--- BEGIN SUPPLIED TEXT ---

2009-07-31 by mccormick.mark59

Hello to everyone,

I want to thank Tyler for taking the time to raise the awareness about the AaI&A digital print research program. The nature of digital printing, especially inkjet, is that we no longer have a narrowly defined material and process chemistry like most other traditional photographic printing processes. The term I often see in galleries, "archival pigmented print" sounds great but signifies essentially nothing.  Mixing and matching printers, inks, and papers creates unique print longevity characteristics. The only way to evaluate these characteristics is to test the combinations directly. And that brings forth an entirely new issue in this modern digital age. The traditional funding model (ie, relying on manufacturers) breaks down. What printer manufacturer wants to support the testing of some other vendors' non OEM ink or paper, and what small independent ink or paper supplier can compete with the OEMs in R&D dollars spent on longevity testing, especially when it has to test cross-platform but the OEMs don't?

--- END SUPPLIED TEXT ---

--- AIM ---
Answer from the forum post about print longevity:
(a) Whom does the writer thank for raising awareness of the research program?
(b) Which term seen in galleries does the writer say signifies essentially nothing?
(c) On whom does the traditional funding model rely?
Rely only on the forum post about print longevity for what comes next.

--- BEGIN RAW RECORDS ---

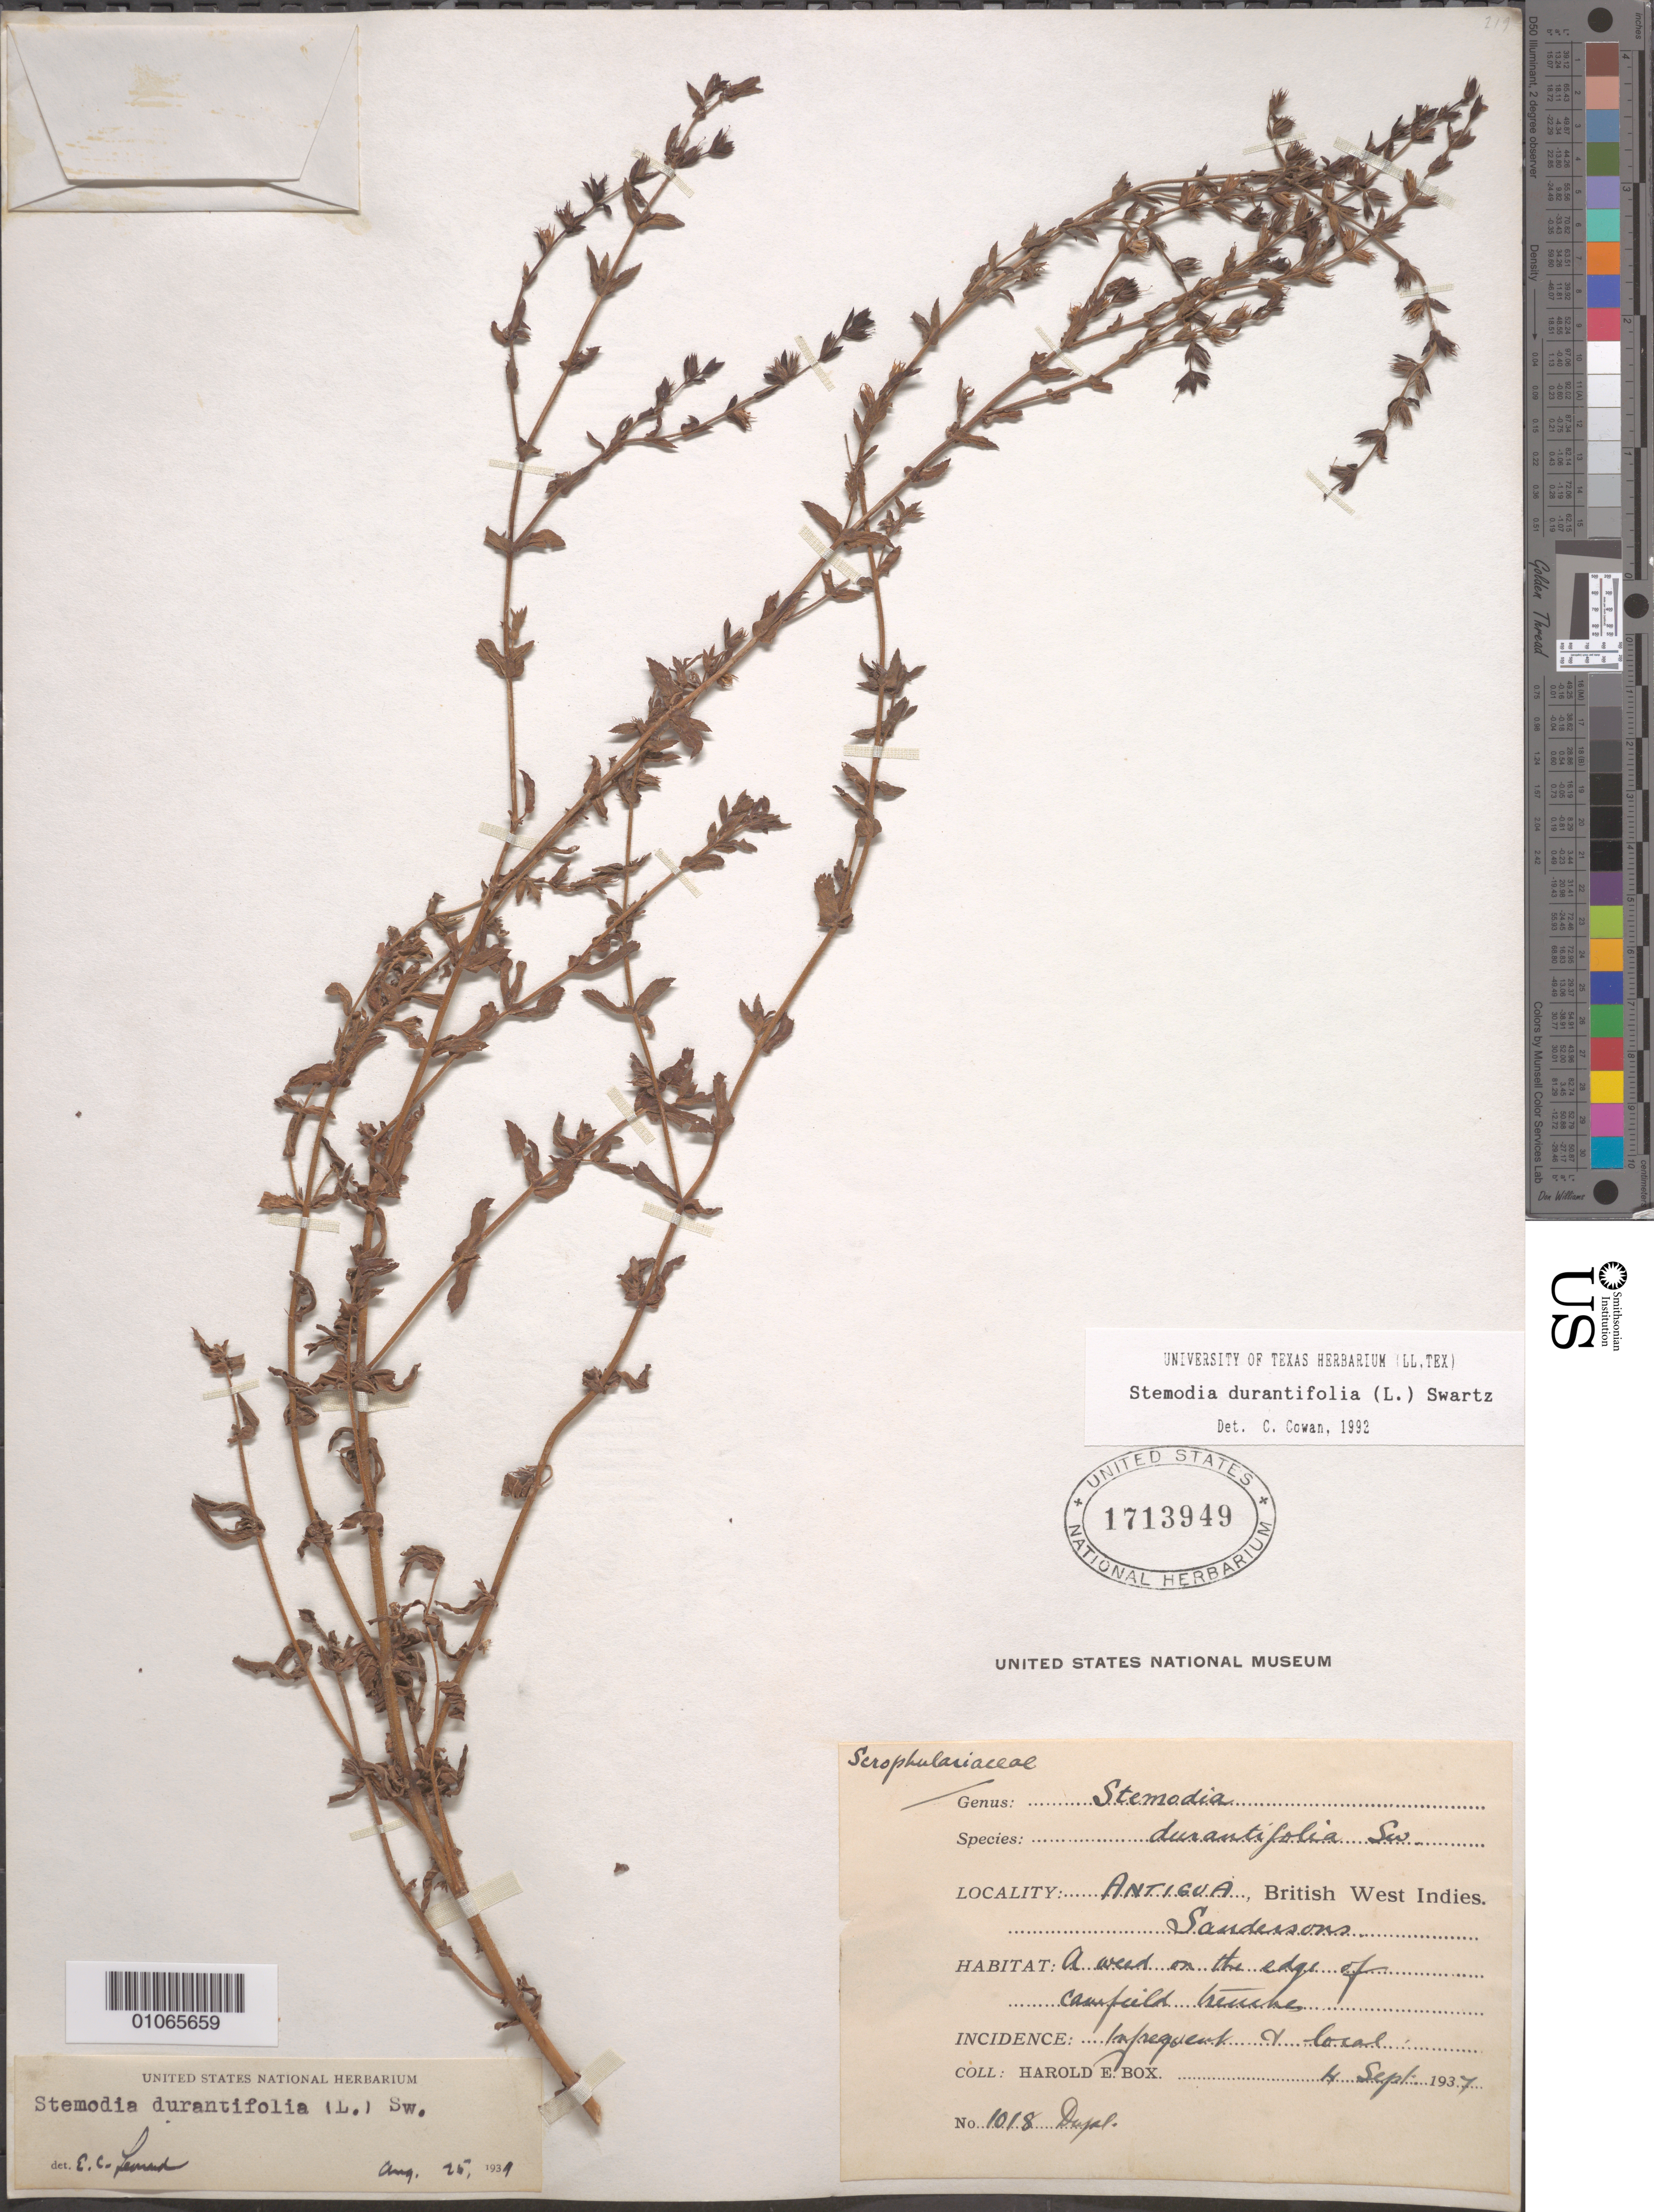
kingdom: Plantae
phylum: Tracheophyta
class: Magnoliopsida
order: Lamiales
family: Plantaginaceae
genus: Stemodia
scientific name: Stemodia durantifolia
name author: (L.) Sw.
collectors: H. E. Box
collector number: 1018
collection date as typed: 04 Sep 1937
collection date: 1937-09-04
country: Antigua and Barbuda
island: Antigua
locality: Sandersons? A weed on the edge of campfield trenches. Infrequent and local.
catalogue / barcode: US 1713949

--- END RAW RECORDS ---

--- SOLUTION TO THE EXERCISE ---
(a) Tyler
(b) "archival pigmented print"
(c) Manufacturers